▸ Source text:
# # #

Lophodermium Needle Cast (Lophodermium seditiosum)

Lophodermium needle cast is a fungal disease that affects two and three needled pines, as well as some five needled pines. The disease is caused by the fungus, Lophodermium seditiosum. In spring, needles infected the previous year will develop small, brown spots, with yellow margins. By summer, the infected needles turn yellow, and then reddish-brown. Fruiting bodies form on the needles once they have expired. Infected needles are often shed from the tree. Significant defoliation can disfigure infected trees, and reduce tree vigor. Severe infections may culminate in tree mortality.

Hosts

Lophodermium needle cast commonly infects Scots and red pines. Ponderosa, Monterey, Virginia, and Austrian pines have also been reported as hosts, albeit with less frequency.

Symptoms of Infection

In early spring, brown spots, or bands with yellow margins, appear on the previous year’s needles. As the spots or bands enlarge, the entire needle turns yellow, and then reddish-brown as the shoots become elongated. Severe infections will cause the crown of infected trees to appear scorched, with only tufts of green current-season needles remaining at the tips of branches. As the disease advances, infected needles generally drop from the tree. Defoliation often begins on the lower portion of the crown, before progressing upwards. In late summer, slightly raised, small, black fruiting bodies appear on the dead needles. The fruiting bodies are aligned length-wise on the needles. They feature a characteristic slit in their center, which splits open to release minute spores when conditions are sufficiently moist. These fruiting bodies may also be observed on cast needles under the tree. The current season’s growth will generally not exhibit symptoms of infection.

# # #

▸ Task instructions:
A - Transcribe the part of the needle cast description from "Lophodermium needle cast commonly" to "with less frequency.".
B - Using the needle cast description, answer each question.
(i) Which two pines does the disease commonly infect?
(ii) On which portion of the crown does defoliation often begin?
(iii) What color are the fruiting bodies that appear on the dead needles in late summer?
Answer from the needle cast description by itself.

# # #

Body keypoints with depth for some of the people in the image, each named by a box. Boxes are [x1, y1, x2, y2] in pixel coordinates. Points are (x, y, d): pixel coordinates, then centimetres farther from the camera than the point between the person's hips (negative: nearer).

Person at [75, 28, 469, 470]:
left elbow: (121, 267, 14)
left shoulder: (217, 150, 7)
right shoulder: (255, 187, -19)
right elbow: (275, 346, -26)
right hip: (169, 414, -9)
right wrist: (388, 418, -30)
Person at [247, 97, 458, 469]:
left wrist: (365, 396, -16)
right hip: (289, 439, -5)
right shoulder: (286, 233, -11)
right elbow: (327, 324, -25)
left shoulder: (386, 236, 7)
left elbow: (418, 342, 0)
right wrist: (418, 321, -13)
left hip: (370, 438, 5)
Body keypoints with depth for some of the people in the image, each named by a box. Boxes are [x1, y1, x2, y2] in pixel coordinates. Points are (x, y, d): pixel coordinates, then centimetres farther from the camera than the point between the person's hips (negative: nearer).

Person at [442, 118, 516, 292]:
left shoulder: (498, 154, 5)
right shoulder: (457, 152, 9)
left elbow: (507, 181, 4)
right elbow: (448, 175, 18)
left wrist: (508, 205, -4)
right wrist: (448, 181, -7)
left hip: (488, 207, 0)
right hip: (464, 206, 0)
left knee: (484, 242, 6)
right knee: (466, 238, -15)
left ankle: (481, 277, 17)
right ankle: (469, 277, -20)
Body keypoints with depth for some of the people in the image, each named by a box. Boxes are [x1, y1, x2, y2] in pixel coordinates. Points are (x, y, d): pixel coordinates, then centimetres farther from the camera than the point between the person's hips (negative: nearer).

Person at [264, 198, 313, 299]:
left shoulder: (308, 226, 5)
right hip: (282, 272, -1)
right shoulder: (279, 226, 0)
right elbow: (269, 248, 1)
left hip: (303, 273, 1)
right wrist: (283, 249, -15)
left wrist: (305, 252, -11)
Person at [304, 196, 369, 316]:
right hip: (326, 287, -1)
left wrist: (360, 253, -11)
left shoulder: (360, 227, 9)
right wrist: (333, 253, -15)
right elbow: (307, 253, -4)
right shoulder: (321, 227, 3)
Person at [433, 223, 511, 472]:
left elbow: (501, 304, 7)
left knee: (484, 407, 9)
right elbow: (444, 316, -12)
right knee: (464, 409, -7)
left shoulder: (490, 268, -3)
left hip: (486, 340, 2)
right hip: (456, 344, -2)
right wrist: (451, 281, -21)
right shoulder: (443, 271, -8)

# # #

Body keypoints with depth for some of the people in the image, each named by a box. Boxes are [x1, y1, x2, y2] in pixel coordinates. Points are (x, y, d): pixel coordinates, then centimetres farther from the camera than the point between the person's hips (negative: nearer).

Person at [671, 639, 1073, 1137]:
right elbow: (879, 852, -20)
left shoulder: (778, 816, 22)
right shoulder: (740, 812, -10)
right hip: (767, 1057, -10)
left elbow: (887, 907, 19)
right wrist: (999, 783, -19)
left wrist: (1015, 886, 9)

# # #

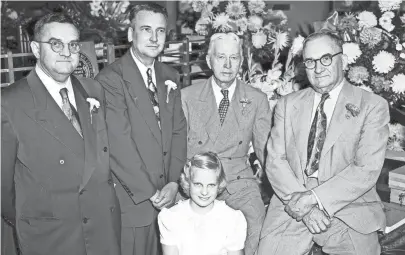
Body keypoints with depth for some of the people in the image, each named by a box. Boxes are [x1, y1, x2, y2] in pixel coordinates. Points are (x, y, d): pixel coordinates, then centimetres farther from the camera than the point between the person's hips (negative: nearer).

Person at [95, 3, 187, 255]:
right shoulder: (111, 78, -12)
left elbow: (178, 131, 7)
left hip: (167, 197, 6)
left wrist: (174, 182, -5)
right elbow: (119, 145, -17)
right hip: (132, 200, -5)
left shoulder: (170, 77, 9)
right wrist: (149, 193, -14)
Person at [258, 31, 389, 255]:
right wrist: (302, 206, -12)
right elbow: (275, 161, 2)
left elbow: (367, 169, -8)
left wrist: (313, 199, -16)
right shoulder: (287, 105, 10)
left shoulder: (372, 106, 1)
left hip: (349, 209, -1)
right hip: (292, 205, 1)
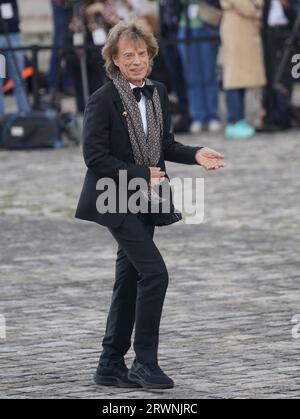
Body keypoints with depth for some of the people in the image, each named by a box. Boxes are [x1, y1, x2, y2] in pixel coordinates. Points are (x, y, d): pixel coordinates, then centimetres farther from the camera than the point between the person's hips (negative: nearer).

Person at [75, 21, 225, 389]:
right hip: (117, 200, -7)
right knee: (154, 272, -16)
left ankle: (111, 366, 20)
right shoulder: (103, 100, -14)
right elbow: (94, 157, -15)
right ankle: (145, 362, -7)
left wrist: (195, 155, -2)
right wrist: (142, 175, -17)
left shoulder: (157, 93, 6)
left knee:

# # #

▸ Solved tasks:
A -
Lophodermium needle cast commonly infects Scots and red pines. Ponderosa, Monterey, Virginia, and Austrian pines have also been reported as hosts, albeit with less frequency.

B -
(i) Scots and red pines
(ii) The lower portion of the crown
(iii) Black